Scan the records for "tonnes". Report each line that includes it.

- Saved data entries:
- - - - -

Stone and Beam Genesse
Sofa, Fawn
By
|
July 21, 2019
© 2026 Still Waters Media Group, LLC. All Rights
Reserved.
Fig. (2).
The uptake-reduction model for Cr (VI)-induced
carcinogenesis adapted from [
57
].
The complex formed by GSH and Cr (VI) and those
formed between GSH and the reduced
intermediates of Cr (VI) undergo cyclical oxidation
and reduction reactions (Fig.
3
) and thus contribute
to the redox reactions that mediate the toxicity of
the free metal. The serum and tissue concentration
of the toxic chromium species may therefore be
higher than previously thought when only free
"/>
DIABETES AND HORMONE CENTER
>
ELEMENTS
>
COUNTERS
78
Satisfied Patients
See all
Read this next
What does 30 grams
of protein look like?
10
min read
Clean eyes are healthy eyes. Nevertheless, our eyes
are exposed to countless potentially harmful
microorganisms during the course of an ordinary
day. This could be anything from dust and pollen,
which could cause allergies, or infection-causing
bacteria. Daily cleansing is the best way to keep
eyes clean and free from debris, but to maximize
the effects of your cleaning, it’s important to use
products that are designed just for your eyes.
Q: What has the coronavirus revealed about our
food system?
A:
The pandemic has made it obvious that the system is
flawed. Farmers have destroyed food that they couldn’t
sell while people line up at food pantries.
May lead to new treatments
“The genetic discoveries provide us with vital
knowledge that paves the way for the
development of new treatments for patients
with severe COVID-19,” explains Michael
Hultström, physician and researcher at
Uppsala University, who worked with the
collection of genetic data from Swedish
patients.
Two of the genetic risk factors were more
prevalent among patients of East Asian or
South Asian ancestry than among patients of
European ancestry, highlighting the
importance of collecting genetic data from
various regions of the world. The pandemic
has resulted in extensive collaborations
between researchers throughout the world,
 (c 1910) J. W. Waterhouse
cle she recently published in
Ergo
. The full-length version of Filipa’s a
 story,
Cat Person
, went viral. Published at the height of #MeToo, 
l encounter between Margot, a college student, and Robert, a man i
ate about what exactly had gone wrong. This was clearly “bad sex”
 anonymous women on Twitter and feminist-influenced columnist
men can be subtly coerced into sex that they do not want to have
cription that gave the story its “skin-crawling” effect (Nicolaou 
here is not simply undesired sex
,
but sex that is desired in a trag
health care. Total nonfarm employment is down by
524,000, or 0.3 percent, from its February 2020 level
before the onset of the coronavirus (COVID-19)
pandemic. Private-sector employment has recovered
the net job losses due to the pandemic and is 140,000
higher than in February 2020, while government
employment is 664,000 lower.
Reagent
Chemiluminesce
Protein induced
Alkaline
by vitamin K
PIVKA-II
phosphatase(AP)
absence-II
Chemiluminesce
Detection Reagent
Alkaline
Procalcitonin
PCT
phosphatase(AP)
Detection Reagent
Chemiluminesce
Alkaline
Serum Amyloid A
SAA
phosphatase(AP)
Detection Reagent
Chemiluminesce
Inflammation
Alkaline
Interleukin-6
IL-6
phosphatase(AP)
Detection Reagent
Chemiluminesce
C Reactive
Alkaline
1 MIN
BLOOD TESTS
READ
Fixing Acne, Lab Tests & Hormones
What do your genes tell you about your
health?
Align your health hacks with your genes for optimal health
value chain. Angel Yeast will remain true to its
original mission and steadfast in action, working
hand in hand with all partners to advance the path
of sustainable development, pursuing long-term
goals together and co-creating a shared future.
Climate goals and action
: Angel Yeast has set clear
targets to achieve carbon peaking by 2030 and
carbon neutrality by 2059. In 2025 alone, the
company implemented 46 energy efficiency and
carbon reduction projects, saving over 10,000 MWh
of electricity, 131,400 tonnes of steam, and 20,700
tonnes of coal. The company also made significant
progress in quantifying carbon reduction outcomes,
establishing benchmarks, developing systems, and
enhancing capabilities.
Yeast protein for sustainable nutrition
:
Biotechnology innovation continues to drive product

- - - - -

- Response area:
of electricity, 131,400 tonnes of steam, and 20,700
tonnes of coal. The company also made significant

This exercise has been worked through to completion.